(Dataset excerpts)
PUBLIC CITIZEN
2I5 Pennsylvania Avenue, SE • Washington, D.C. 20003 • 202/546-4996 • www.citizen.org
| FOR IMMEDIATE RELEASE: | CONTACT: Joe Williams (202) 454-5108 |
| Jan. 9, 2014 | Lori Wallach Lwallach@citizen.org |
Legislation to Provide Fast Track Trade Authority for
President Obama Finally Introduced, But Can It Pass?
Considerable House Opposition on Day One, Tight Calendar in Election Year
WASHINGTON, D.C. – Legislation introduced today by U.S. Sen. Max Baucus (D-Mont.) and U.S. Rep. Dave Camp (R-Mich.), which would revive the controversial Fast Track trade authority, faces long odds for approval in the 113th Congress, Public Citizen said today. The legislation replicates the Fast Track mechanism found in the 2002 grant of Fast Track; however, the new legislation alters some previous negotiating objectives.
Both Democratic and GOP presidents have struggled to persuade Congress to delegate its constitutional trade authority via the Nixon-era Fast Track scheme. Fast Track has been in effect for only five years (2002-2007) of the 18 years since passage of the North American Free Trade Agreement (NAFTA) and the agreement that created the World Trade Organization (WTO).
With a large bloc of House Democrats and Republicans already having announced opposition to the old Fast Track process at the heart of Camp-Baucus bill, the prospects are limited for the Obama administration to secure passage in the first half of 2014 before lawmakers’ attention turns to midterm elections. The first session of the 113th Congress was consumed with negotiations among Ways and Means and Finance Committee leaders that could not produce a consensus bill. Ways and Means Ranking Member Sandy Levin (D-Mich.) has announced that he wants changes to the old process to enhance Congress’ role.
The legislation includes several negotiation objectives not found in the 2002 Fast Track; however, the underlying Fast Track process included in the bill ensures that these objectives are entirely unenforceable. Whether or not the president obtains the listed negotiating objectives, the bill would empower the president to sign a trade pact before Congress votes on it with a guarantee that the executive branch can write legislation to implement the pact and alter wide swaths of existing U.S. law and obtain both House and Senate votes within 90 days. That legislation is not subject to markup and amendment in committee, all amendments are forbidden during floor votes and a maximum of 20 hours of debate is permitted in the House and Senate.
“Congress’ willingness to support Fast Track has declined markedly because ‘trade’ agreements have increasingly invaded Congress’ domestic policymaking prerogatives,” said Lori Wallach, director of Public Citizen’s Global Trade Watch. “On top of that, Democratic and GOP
==
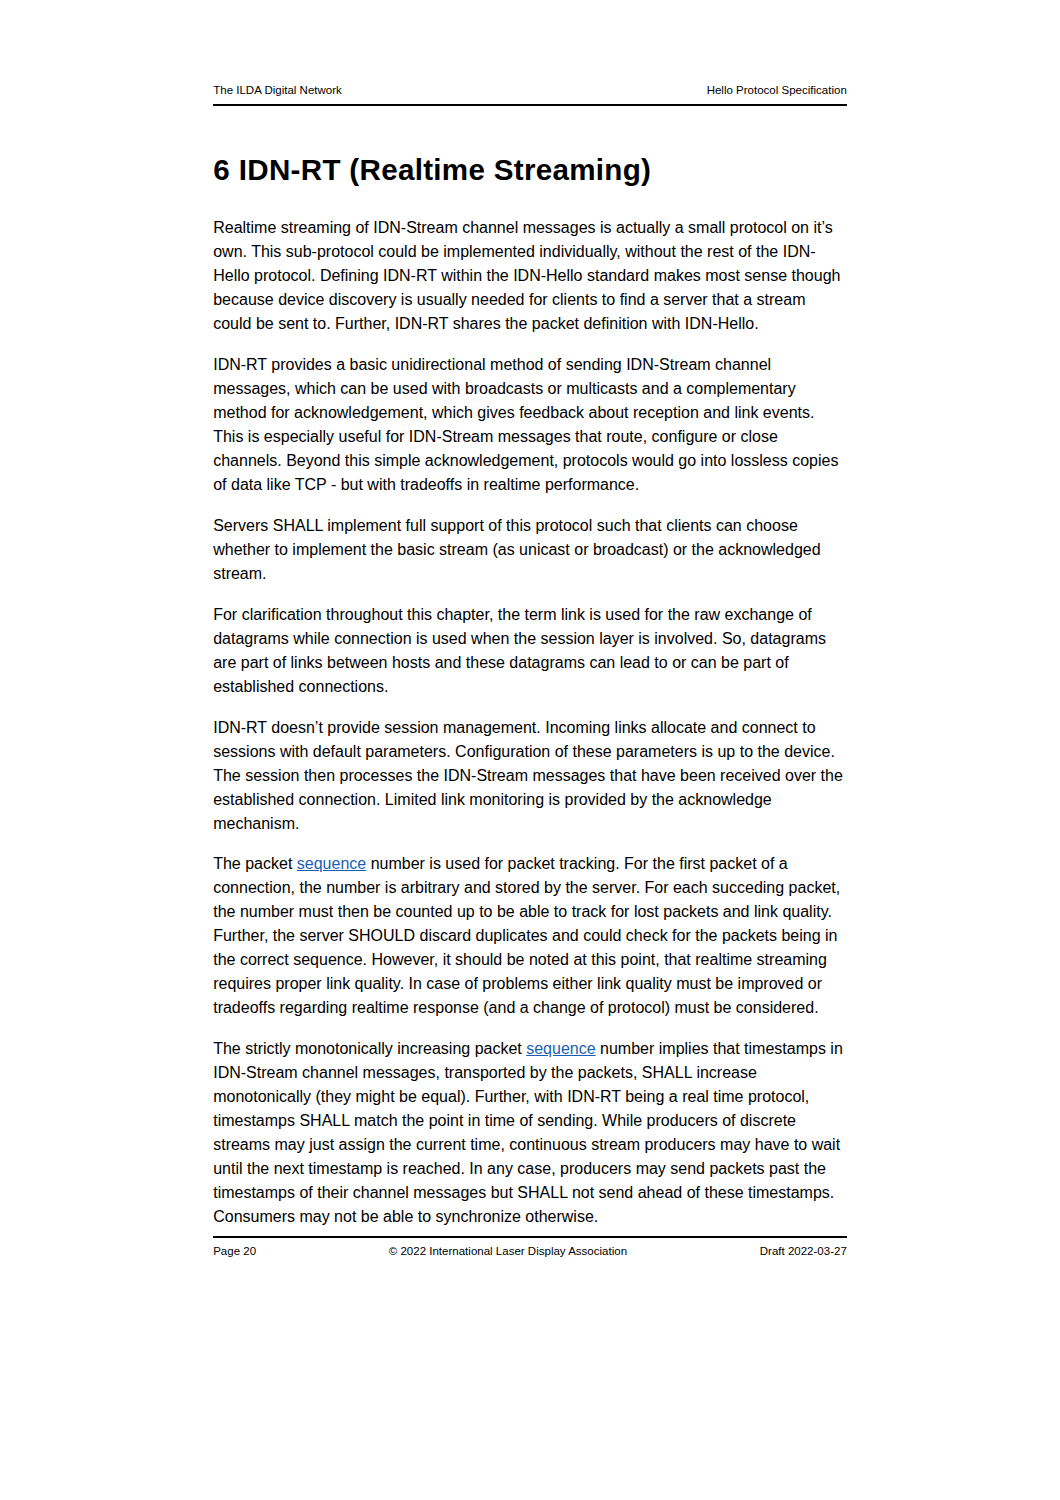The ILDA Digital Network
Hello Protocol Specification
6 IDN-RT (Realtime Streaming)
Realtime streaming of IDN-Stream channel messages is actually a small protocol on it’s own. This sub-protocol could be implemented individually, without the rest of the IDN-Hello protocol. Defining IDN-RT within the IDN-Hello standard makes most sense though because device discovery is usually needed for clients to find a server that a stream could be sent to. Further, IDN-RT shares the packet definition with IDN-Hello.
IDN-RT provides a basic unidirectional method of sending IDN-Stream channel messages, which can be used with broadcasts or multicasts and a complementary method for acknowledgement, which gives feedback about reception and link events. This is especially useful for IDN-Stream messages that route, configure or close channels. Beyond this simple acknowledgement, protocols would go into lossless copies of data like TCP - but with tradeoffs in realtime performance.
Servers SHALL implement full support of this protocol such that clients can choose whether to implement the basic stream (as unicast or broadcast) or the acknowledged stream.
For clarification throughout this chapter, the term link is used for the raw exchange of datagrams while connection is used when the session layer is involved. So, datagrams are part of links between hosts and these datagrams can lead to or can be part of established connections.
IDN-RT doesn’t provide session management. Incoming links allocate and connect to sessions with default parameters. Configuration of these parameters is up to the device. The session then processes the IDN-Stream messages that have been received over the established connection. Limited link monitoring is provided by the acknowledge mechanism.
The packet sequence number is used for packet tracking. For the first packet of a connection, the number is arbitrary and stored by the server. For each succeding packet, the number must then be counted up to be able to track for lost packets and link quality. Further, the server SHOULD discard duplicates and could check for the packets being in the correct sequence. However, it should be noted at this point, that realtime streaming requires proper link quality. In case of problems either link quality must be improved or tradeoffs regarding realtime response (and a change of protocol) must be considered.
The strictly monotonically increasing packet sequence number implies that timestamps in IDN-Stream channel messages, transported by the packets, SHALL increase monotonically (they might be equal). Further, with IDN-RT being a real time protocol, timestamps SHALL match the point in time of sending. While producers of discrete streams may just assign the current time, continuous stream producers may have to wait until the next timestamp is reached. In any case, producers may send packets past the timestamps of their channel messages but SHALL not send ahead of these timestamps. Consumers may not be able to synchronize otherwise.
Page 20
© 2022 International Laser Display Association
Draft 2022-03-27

(Problem requirements): Say only how many lines in the records carry the word "Wallach".

(Response for this exercise): 2